HOW TO COMPLETE THIS TASK >>
Output the text of every row below verbatim, line for line, with no changes.

[SUPPLIED DATA Boundary: Start]

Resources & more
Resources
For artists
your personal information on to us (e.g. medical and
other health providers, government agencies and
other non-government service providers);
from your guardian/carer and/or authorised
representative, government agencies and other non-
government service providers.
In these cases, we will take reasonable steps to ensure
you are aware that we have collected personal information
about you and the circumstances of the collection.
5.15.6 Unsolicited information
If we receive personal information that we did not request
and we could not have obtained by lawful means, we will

[SUPPLIED DATA Boundary: End]

RESPONSE AREA >>
Resources & more
Resources
For artists
your personal information on to us (e.g. medical and
other health providers, government agencies and
other non-government service providers);
from your guardian/carer and/or authorised
representative, government agencies and other non-
government service providers.
In these cases, we will take reasonable steps to ensure
you are aware that we have collected personal information
about you and the circumstances of the collection.
5.15.6 Unsolicited information
If we receive personal information that we did not request
and we could not have obtained by lawful means, we will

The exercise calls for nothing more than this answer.